Who Pays for the War Economy

The national average for a gallon of gas in the U.S. rose to $4.18 this week, up more than a dollar since before the war began. The last time U.S. drivers were collectively paying this much at the pump was nearly four years ago, following Russia's invasion of Ukraine. The largest monthly jump in gas prices in six decades caused a sharp spike in inflation last month, creating challenges for the inflation-fighters at the Federal Reserve.

Consumer prices rose 3.3% in March from a year earlier, up from 2.4% in February and the biggest yearly increase since May 2024. On a monthly basis, prices rose 0.9% in March from February, the largest such increase in nearly four years. It was the first read on inflation to capture the effects of the Iran war. The surge in gas prices will stretch the budgets of lower- and middle-income households as it erodes their incomes, making it harder to afford other necessities such as food and rent.

Heather Long, chief economist at Navy Federal Credit Union, said, “Consumers are singing the blues. They aren’t happy with high prices for gas, housing, electricity and many other items. It’s clear consumers aren’t going to feel much better until there’s an end to the Middle East conflict.”

The Apparatus Calls It Stability

Government data from earlier this month showed that the inflation gauge closely monitored by the Federal Reserve moved 2.8% higher in February from a year ago, a sign that prices were persistently elevated even before the Iran war caused spikes in oil and gas costs. Those higher prices and the prospect of even higher inflation due to the Iran war make it unlikely that the Federal Reserve will cut its benchmark interest rate when it wraps up its two-day meeting on Wednesday.

That is how the system manages crisis from above: households absorb the shock, while the Federal Reserve weighs whether to keep interest rates where they are. The people facing higher gas, food and rent costs do not get to vote on the price of fuel or the rate-setting decisions that shape borrowing costs; they simply live with the consequences.

Confidence, But Only in the Narrowest Sense

In the Conference Board's report Tuesday, a measure of Americans' short-term expectations for their income, business conditions and the job market rose 1.2 points to 72.2, but remained well below 80, a marker that can signal a recession ahead. It was the 15th consecutive month that reading came in under 80. The index for consumers' assessments of their current economic situation fell by 0.3 points to 123.8.

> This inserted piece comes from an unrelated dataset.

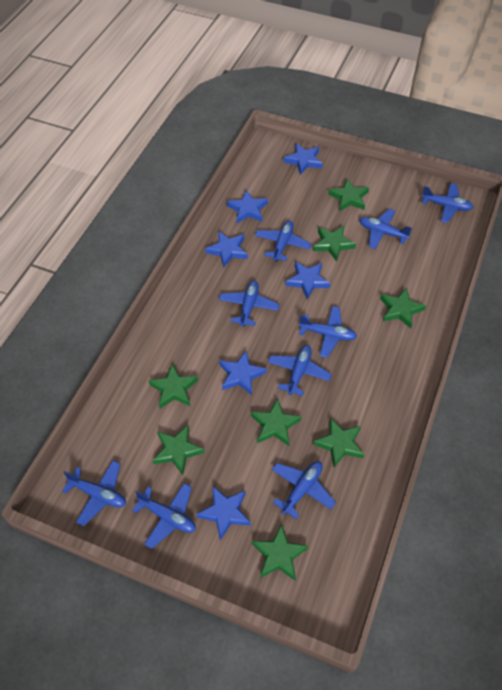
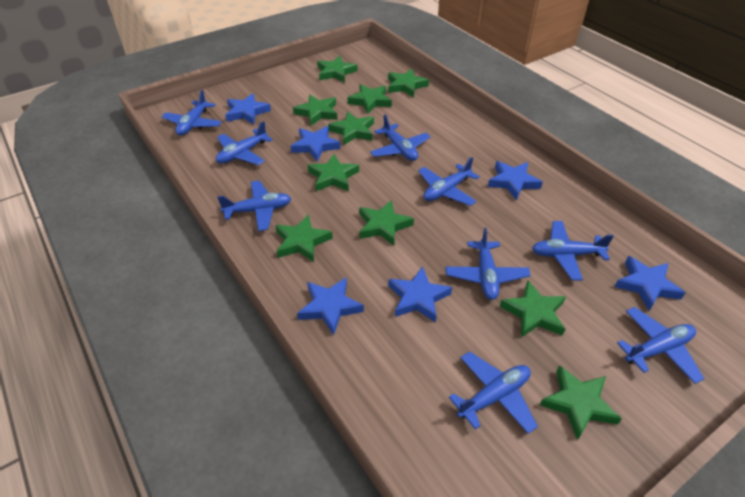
green star: 8 -> 10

The improvement in sentiment was also linked in one report to a better-perceived labor market and job outlook, while another report said the mood was helped by a ceasefire-related optimism that boosted stock prices. Another report said the confidence rise came despite high gasoline prices and ongoing conflict with Iran.

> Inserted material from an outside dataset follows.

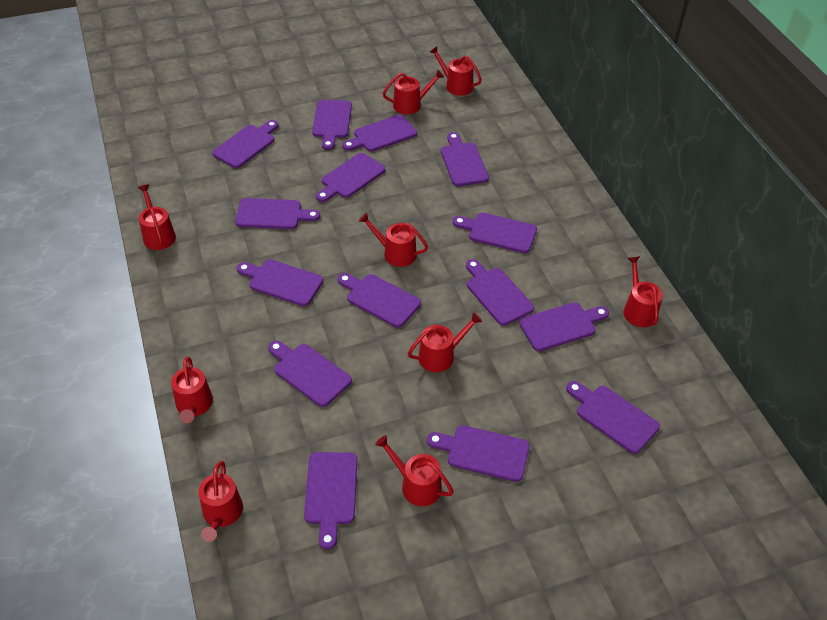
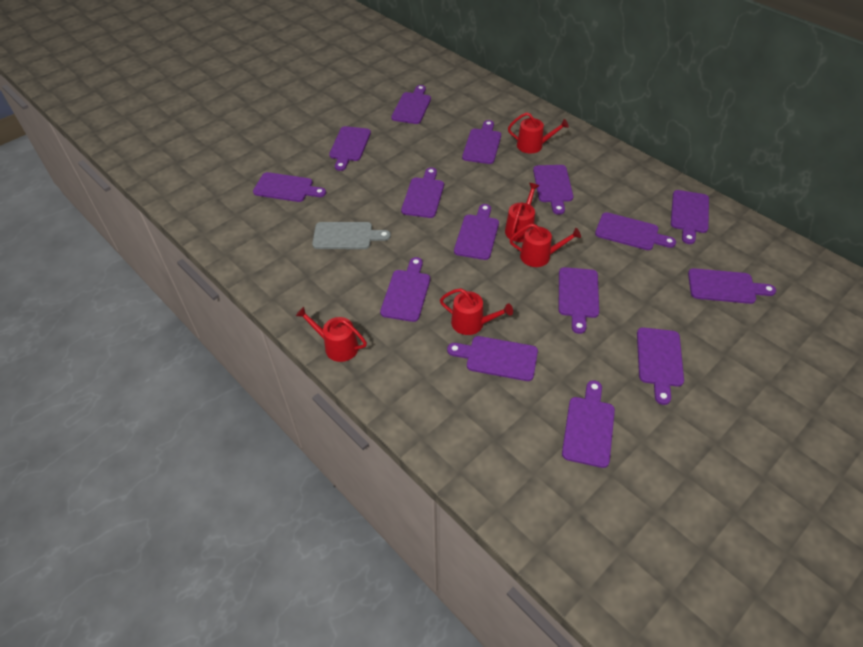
grey cutting board: 0 -> 1
red watering can: 9 -> 5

The numbers sketch a familiar split: stock prices can get a lift from ceasefire optimism while lower- and middle-income households are left to juggle fuel, housing, electricity, food and rent. The Conference Board's reading may have ticked up, but the underlying conditions remain shaped by war, inflation and the decisions of institutions far removed from the people paying at the pump.

What the Numbers Say About Power

The consumer confidence gauge has ticked up for the past two months, but the reading remains near its lowest level since the COVID-19 pandemic. Respondents' comments about prices, oil, gas and the war increased in April as the national average for gas climbed. The economic pain is landing hardest on lower- and middle-income households, while the Federal Reserve prepares to finish its two-day meeting on Wednesday with no clear sign of relief.

The Conference Board's report, the government inflation data and the comments from Heather Long all point to the same hierarchy: war raises costs, prices climb, households absorb the damage, and the institutions at the top describe the fallout as a problem to be managed.